Rolling Out

Beverly Johnson and Cameka Smith share experiences as Black women in business

Super model Beverly Johnson and Cameka Smith on the BOSS Network and mentorship

Iconic supermodel Beverly Johnson; and thought leader Cameka Smith, Ph.D., graced the Next Up conference in Chicago on Sept. 29, 2023. These influential women, each a powerhouse in their respective fields, imparted invaluable business insights. In an exclusive interview with rolling out, they delved into their journeys as women in the business world, shedding light on the pivotal role mentorship plays in their success stories. Their presence at the conference left an indelible mark, inspiring aspiring entrepreneurs and seasoned professionals alike to reach for new heights in their careers.

Ms. Johnson, please share the significance of your iconic Vogue cover.

Beverly Johnson: It’s a game changer. When they finally put me on that cover, it was historic. It really made Black people feel welcome into the high fashion world. I think it had an impact globally for Black people who hadn’t seen themselves in that light before.

Ms. Smith you’ve been supporting Black women in business for over 15 years with the BOSS Network. How has it impacted the lives of the women involved?

Cameka Smith: I think 15 years doing anything is a journey. I was talking to someone yesterday about organizations. And when you launch organizations that are social impact focused. it’s a lot of hard work. And sometimes that hard work is without financial reward, but you do it because you understand the impact that it’s going to have on your community and how it can change the trajectory of so many different people’s lives. We launched the BOSS Impact Fund and within just two years, we’ve been able to invest in over 60 Black women-owned businesses.

Please talk about the importance of having a mentor.

BJ: It’s crucial. My very first mentor was Naomi Sims. Naomi Sims was my predecessor, the most gorgeous woman you could ever lay eyes on. She welcomed me into the industry. She literally took me by the hand. That was a time when people weren’t always that receptive to you, Black or White, particularly when I got that Vogue cover. I mostly worked with White models. I went to the dressing room and I said, “Hey, good morning.” And nobody spoke to me. I was like, wait a minute, I can’t be getting it both ways.

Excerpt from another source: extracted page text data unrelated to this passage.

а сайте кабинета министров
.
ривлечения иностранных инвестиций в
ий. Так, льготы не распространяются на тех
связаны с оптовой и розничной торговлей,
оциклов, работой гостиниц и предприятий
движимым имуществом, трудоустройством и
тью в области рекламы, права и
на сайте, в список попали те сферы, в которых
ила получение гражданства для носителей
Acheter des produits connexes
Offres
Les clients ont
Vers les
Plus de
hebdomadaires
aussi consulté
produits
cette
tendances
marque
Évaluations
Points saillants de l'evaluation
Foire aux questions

Having a mentor to go to, to tell her what was going on with me, she said, “Funny, the same thing happened to me.” She normalized that behavior, and so it didn’t affect me the way I thought it would.

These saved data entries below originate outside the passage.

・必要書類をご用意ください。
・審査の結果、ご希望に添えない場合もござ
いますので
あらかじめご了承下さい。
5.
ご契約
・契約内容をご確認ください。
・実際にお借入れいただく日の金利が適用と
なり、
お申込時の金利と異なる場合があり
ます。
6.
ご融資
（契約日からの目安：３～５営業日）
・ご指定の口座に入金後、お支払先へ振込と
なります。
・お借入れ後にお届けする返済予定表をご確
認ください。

CS: I love what Miss Beverly said. I always like listening to her intensely because she said something so profound when she talked about normalizing certain things. Miss Beverly has helped me to understand in our mentorship relationship that failure is a part of success. Nobody has great success without failures. I’ve learned so much from Miss Beverly, from her mentors. That’s what legacy is all about. We have been blessed with the gifts that we have, it’s not for ourselves, it’s for us to share with other people.